Quantum uncertainty and the spectra of symmetric operators

TL;DR

This paper investigates the relationship between the spectral properties of symmetric operators in quantum mechanics and the bounds on measurement uncertainty, with implications for quantum information theory.

Contribution

It establishes new results linking eigenvalue spacing of self-adjoint extensions to uncertainty bounds in symmetric operators.

Findings

Bounded uncertainty implies symmetric but not self-adjoint operators.

Eigenvalue spacing relates to the lower bounds of uncertainty.

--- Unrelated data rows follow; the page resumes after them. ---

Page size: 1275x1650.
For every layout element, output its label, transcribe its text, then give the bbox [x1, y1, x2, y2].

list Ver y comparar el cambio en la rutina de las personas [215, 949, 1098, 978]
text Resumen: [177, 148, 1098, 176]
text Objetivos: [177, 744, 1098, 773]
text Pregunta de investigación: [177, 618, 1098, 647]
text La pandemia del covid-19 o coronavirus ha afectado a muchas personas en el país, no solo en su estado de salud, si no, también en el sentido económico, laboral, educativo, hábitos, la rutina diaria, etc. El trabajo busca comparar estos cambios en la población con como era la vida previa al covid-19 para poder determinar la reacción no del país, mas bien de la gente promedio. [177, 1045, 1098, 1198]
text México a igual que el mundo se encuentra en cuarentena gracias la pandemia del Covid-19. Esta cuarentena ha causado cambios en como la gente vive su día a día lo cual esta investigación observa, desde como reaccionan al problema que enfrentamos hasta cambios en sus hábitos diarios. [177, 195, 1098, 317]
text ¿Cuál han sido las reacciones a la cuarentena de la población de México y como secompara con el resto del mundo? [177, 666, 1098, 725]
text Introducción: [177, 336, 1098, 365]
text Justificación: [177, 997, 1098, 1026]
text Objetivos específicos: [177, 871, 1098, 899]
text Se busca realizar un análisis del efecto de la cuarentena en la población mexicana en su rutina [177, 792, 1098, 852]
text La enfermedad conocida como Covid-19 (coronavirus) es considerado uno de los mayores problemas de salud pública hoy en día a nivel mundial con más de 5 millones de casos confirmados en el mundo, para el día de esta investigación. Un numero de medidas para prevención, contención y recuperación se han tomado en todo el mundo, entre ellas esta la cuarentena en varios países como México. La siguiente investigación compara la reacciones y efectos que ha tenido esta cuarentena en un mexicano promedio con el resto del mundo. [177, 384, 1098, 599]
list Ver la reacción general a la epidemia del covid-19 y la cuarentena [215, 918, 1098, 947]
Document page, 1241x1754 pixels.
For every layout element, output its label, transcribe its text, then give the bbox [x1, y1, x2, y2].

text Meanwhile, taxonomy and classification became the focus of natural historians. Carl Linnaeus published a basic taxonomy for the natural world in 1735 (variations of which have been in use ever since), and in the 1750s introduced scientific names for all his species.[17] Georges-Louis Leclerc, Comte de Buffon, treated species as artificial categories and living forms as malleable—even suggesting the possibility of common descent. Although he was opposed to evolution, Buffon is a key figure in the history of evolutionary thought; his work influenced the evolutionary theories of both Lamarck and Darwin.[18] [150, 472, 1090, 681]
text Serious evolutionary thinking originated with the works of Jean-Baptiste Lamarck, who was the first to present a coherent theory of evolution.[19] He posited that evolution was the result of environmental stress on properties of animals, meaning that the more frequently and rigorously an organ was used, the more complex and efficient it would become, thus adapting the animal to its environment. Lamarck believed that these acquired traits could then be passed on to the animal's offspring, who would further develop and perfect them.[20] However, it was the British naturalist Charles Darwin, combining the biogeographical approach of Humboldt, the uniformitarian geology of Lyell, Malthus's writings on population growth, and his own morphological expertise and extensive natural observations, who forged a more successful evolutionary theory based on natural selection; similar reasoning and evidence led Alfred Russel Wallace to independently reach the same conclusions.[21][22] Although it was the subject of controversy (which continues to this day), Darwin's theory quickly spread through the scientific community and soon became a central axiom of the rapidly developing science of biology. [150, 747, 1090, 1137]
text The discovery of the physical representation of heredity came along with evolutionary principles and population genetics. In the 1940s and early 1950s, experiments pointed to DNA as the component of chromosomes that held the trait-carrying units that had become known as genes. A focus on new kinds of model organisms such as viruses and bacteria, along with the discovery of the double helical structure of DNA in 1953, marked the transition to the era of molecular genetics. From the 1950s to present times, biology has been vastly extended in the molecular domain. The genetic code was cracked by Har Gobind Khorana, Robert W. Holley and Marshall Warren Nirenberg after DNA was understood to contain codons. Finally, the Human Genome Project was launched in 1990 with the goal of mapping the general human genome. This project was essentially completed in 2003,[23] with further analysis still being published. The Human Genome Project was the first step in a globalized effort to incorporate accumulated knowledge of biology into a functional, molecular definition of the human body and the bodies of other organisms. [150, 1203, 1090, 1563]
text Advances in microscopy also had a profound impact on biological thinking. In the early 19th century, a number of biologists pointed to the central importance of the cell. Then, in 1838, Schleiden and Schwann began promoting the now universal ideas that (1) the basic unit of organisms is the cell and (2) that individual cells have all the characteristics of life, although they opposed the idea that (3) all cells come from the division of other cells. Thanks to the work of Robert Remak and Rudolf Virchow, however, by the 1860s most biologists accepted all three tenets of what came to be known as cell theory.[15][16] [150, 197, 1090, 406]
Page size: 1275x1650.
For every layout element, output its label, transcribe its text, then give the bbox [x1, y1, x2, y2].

Applications discussed in quantum and classical information theory.

Abstract

In certain circumstances, the uncertainty, $\Delta S [\phi]$, of a quantum observable, $S$, can be bounded from below by a finite overall constant $\Delta S>0$, \emph{i.e.}, $\Delta S [\phi] \geq \Delta S$, for all physical states $\phi$. For example, a finite lower bound to the resolution of distances has been used to model a natural ultraviolet cutoff at the Planck or string scale. In general, the minimum uncertainty of an observable can depend on the expectation value, $t=\langle \phi, S \phi\rangle$, through a function $\Delta S_t$ of $t$, \emph{i.e.}, $\Delta S [\phi]\ge \Delta S_t$, for all physical states $\phi$ with $\langle \phi, S \phi\rangle=t$. An observable whose uncertainty is finitely bounded from below is necessarily described by an operator that is merely symmetric rather than self-adjoint on the physical domain. Nevertheless, on larger domains, the operator possesses a family of self-adjoint extensions. Here, we prove results on the relationship between the spacing of the eigenvalues of these self-adjoint extensions and the function $\Delta S_t$. We also discuss potential applications in quantum and classical information theory.